Nas eleições legislativas anteriores, o Chega ganhou no Algarve e passou a eleger no distrito de Beja, onde o PCP deixou de ter representação. A eleição dos 50 deputados marcou uma viragem política nacional, mas a nível regional significou uma perda histórica de terreno político à esquerda. A desmemória dos mais novos juntou-se ao desalento dos mais velhos.
O jornal Expresso fez uma reportagem interessante no rescaldo das eleições a caracterizar o Algarve: menos habilitações, mais pobreza e desigualdades, mais imigração e trabalho precário. Este levantamento impressionante ajudou a explicar o crescimento do Chega regionalmente. Infelizmente, não fez um trabalho semelhante para o distrito de Beja.

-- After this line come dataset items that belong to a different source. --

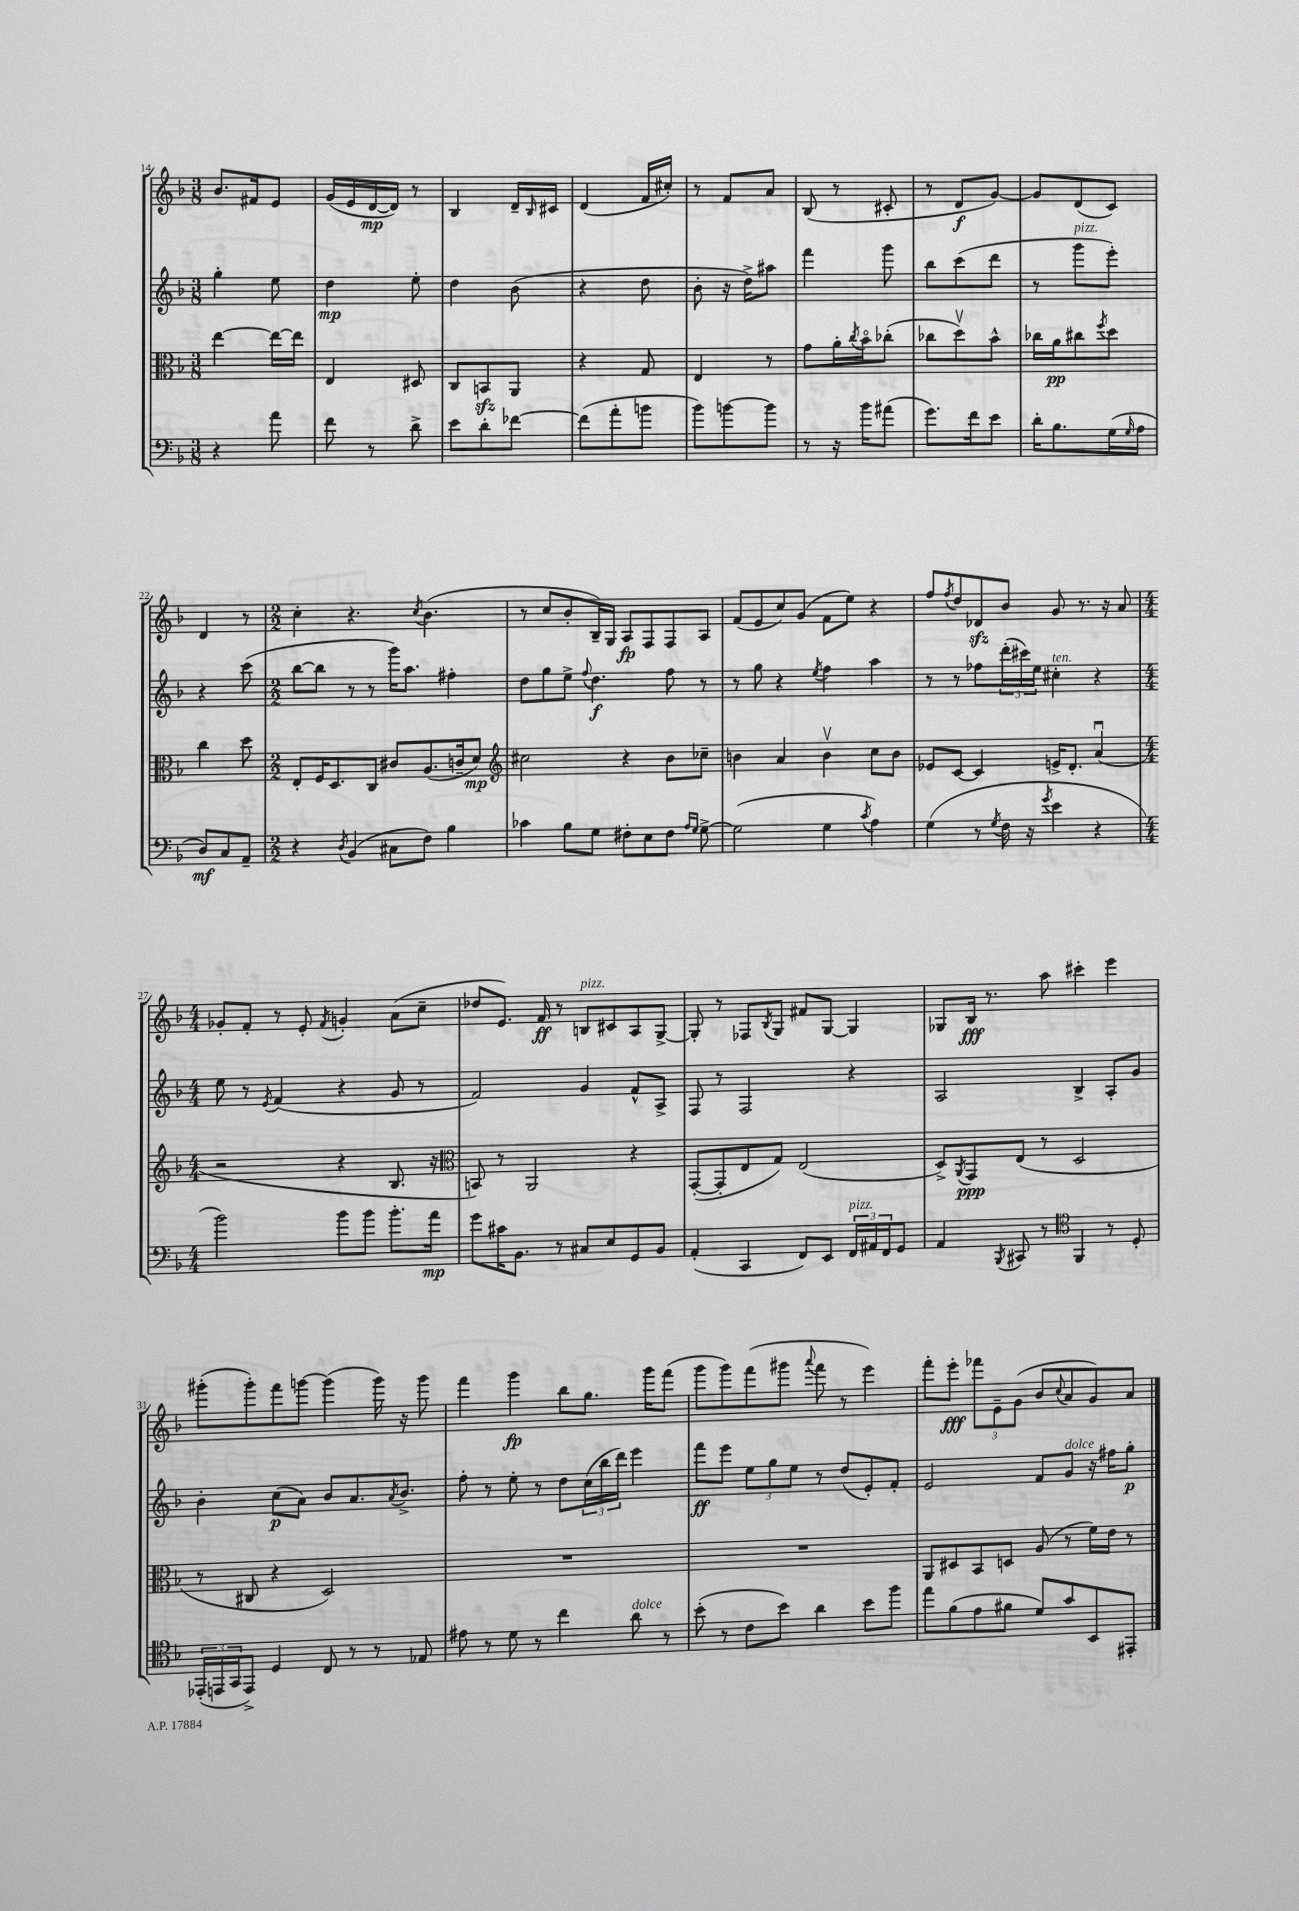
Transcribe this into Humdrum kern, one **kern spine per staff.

**kern	**kern	**kern	**kern
*staff4	*staff3	*staff2	*staff1
*clefF4	*clefC3	*clefG2	*clefG2
*k[b-]	*k[b-]	*k[b-]	*k[b-]
*M3/8	*M3/8	*M3/8	*M3/8
4r	[4ee	4gg'	8.b-
.	.	.	16f#
8a	16ee_	8ee	8e
.	16ee]	.	.
=	=	=	=
8f	4E	4dd	(16g
.	.	.	16e
8r	.	.	[16d
.	.	.	16d])
8d^	8D#	8ee'	8r
=	=	=	=
8e	8C	4dd	4B-
8d'	8BB	.	.
[8f-	8AA	(8b-	16d~
.	.	.	16qqB-
.	.	.	16c#
=	=	=	=
(8f-]	4r	4r	(4d
8a'	.	.	.
8b	8G	8dd	16f
.	.	.	16cc#')
=	=	=	=
8b-)	4E	8b-'	8r
[8b	.	16r	8f
.	.	16dd^)	.
8b]	8r	8aa#	8a
=	=	=	=
8r	8g	4fff	(8B-
16r	16a'	.	8r
.	8qcc	.	.
16b-	16b-o	.	.
(8a#	(8cc-'	8ggg	8c#'
=	=	=	=
8.g)	8cc-	8bb-	8r
.	8ddv)	(8ccc	8d
16f	.	.	.
8e	8b-^^	8ddd	[8g)
=	=	=	=
16d'	16cc-	8r	8g]
8.B-	16a	.	.
.	8cc#	8ggg	(8d
.	8qff	.	.
(16G	8dd	8eee')	8c)
16qqG	.	.	.
16A	.	.	.
=	=	=	=
8D)	4cc	4r	4d
8C	.	.	.
8AA~	8dd	(8ccc	8r
=	=	=	=
*M2/2	*M2/2	*M2/2	*M2/2
4r	8E'	[8bb-	4cc'
.	16F	8bb-]	.
.	8.D	.	.
8qD	.	.	.
(4BB-	.	8r	4.r
.	8C	8r	.
8C#	8c#	16ggg)	.
.	.	8.aa	.
.	.	.	8qcc
8F)	(8.A	.	(4.b-
4B-	.	4ff#'	.
.	16c~	.	.
.	8d)	.	.
=	=	=	=
*	*clefG2	*	*
4c-	2cc#	8dd	8r
.	.	8gg	8cc
8B-	.	8ee^	8b-'
.	.	8qqff	.
8G	.	4.dd	16B-~)
.	.	.	16G
8F#'	4r	.	8A
8E	.	.	8F
8F#	8b-	8ff	8F
16qqA	.	.	.
16qqG	.	.	.
[8G^	8cc-~	8r	8A
=	=	=	=
(2G]	4b	8r	(8f
.	.	8gg	8e
.	4a	4r	8cc)
.	.	.	(8g
.	.	8qee	.
4G	4bv	4ff	8f
.	.	.	8ee)
8qc	.	.	.
4A)	8cc	4aa	4r
.	8b	.	.
=	=	=	=
(4G	8e-	8r	8ff
.	.	.	8qff
.	[8c	8r	8dd
8r	4c]	8ff-	8d-
8qG	.	.	.
16F	.	(24ddd'	8b-
.	.	24ccc#)	.
16r	.	.	.
.	.	24ee	.
8qg	.	.	.
4e	16e^	4cc#'	8g
.	8.d'	.	.
.	.	.	8.r
4r	(4au	4r	.
.	.	.	16r
.	.	.	8a
=	=	=	=
*M4/4	*M4/4	*M4/4	*M4/4
2b-)	2r	8ee	8g-'
.	.	8r	8f'
.	.	8qe	.
.	.	(4f	8r
.	.	.	8e'
.	.	.	8qf
8b-	4r	4r	4g'
8b-	.	.	.
8.b-'	8.B-	8g	(8a
.	.	8r	8cc~
16a	16r	.	.
=	=	=	=
*	*clefC3	*	*
8g	8BB)	2f)	8dd-
16c#	8r	.	8.e)
8.BB-	.	.	.
.	2AA	.	.
.	.	.	16f
8r	.	.	8r
8C#	.	4g	8B
8E	.	.	8c#
8GG	4r	8f^^	8A
8BB-	.	8A^	[8G^
=	=	=	=
(4AA'	([8GG'	8F	8G']
.	8GG']	8r	8r
4CC	8E	2F	8F-
.	.	.	8qB-
.	8G)	.	8G
8FF)	(2E	.	8f#
8EE	.	.	[8G
24FF	.	4r	4G]
24AA#	.	.	.
24FF	.	.	.
8GG	.	.	.
=	=	=	=
4AA	8D^)	2A	8G-
.	8qAA	.	.
.	8GG	.	16B-
.	.	.	8.r
8qBBB-	.	.	.
8CC#	(8E	.	.
8r	8r	.	8aa
*clefC4	*	*	*
4FF	2D	4B-^	4ccc#'
8r	.	8A'	4eee
8D'	.	8g	.
=	=	=	=
(24EE-'	8r	4b-'	(8ggg#'
24EE	.	.	.
24GG	.	.	.
8EE^)	8C#	.	8ggg#')
4D	4r	(8cc	8fff
.	.	8a)	[8ggg
8C	2D)	8b-	(4ggg]
8r	.	8.a	.
8r	.	.	16ggg)
.	.	8qa	.
.	.	8.b-^	16r
8E-	.	.	8ggg
=	=	=	=
8e#	1r	8ff'	4fff
8r	.	8r	.
8d	.	8ee'	4ggg
8r	.	8r	.
4cc	.	8dd	8bb-
.	.	(24cc	8.gg
.	.	24bb-	.
.	.	24ddd)	.
8a	.	4eee	.
.	.	.	16ggg
8r	.	.	(8fff
=	=	=	=
(8b-'	1r	8fff	8ggg
8r	.	8eee	8ggg)
8c	.	12ee	(8fff
.	.	12gg	.
8b-)	.	.	8ggg#
.	.	12ee	.
.	.	.	8qqaaa
4a	.	8r	8fff
.	.	(8dd	8r
8b-	.	8e')	4eee)
8ff	.	8f'	.
=	=	=	=
8ee	8AA	2e	8fff'
(8f	8D#	.	8eee'
8e	8BB-	.	12fff-
.	.	.	12e~
8f#	8D	.	.
.	.	.	(12g
8d)	(8A	8f	8b-
.	.	.	8qqcc
8g	8r	8g	8a
8BB-	16f)	16r	8g)
.	16e	16ff#	.
8EE#'	8r	8gg'	8a
==	==	==	==
*-	*-	*-	*-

A explicação, confirmada ao longo desta campanha através de muitas conversas no porta-a-porta e pelas ruas, é o sentimento disseminado de abandono. A falta de investimento público neste distrito, muito extenso e com largas distâncias entre as povoações, provocou uma falta de acesso a infraestruturas básicas como hospitais e centros de saúde (com todos os cuidados), escolas em quantidade e com uma oferta curricular sólida, universidade, centros culturais e de formação, etc. De tudo, a principal queixa é a dificuldade atroz na mobilidade das populações, em circular entre municípios e para outros distritos. Falamos da fraca qualidade das estradas, da falta de oferta suficiente de autocarros e da quase inexistência de comboios em toda a região.
Este engarrafamento resulta de um modelo de mobilidade começado por Cavaco Silva, continuado por Passos Coelho e mantido pelos governos do Partido Socialista. Numa lógica de consolidação orçamental, o Estado despediu-se de garantir o transporte coletivo da população. Fecharam-se linhas ferroviárias entendidas como pouco rentáveis e apostou-se na construção de auto-estradas geridas em Parcerias Público-Privadas. O transporte deixou de ser entendido como um bem público e passou a ser um negócio com rendas muito lucrativas para os privados.
Este modelo levou a que, atualmente, a nossa linha ferroviária tenha os mesmos quilómetros que em 1893. Temos uma rede pouco densa, que se expressa em 2,8 kms por cada 100 kms. Países que têm uma dimensão comparável, como a Holanda e a Bélgica, têm, respetivamente, 7,4 e 11,8. Enquanto isso, somos o segundo país da Europa com maior rede de auto-estradas por habitante na Europa.
Especificamente no distrito de Beja, Cavaco Silva fechou o ramal de Moura em 1990 e o ramal de Aljustrel em 1993. O primeiro tinha uma extensão de 54 kms e assegurava a ligação diária de Moura a Beja, servindo ainda as povoações de Brinches e Pias, no Concelho de Serpa, e de Quintos, Baleizão e Neves, no Concelho de Beja. O segundo servia como transporte do material da exploração da mina de Aljustrel, levando a que agora seja transportado por camiões por estradas nacionais e, consequentemente, à sua danificação.
Já Passos Coelho, na sua feita austeritária, fechou a linha Beja-Funcheira (conselho de Ourique) em 2012. Servia como ligação direta da capital de distrito ao Algarve, mais precisamente Faro, e passava por várias estações intermédias, funcionando como uma redundância da linha do Sul.
Estas sucessivas escolhas, incluindo a falta de vontade de as reverter, como a ausência de propostas para o Baixo Alentejo no Plano Ferroviário Nacional de Pedro Nuno Santos, contribuem para sedimentar um modelo económico da região que não serve os interesses de quem cá vive.
Na divisão funcional do capitalismo português, calhou sempre ao Alentejo ser a principal fonte da matéria-prima. O ativo é a terra em si. No fascismo foi o latifúndio, agora são os grupos financeiros como a De Prado e a Jerónimo Martins que recorrem a plantações intensivas e superintensivas. Os dois têm em comum o monopólio de grandes porções de terra e uma alta exploração do trabalho em regime de sazonalidade, sendo agora os imigrantes os mais explorados e vulneráveis. A falta de mobilidade também serve assim para não dividir a terra e esconder o pior que aqui se faz, alimentando a incompreensão e o ódio.
Por detrás do sentimento de abandono de uma população, visceral e pouco racional, está o fracasso social da austeridade e a apropriação de riqueza por uns quantos. Sempre foi assim.
A esquerda mantém-se viva e como força alternativa se for capaz de identificar os assuntos concretos que desvendam as lógicas maiores de acumulação e exploração. A aposta na ferrovia é uma causa simples e mobilizadora, uma boa plataforma para engajar conversas e tocar precisamente nesse sentimento. Utilizemo-la a nosso favor.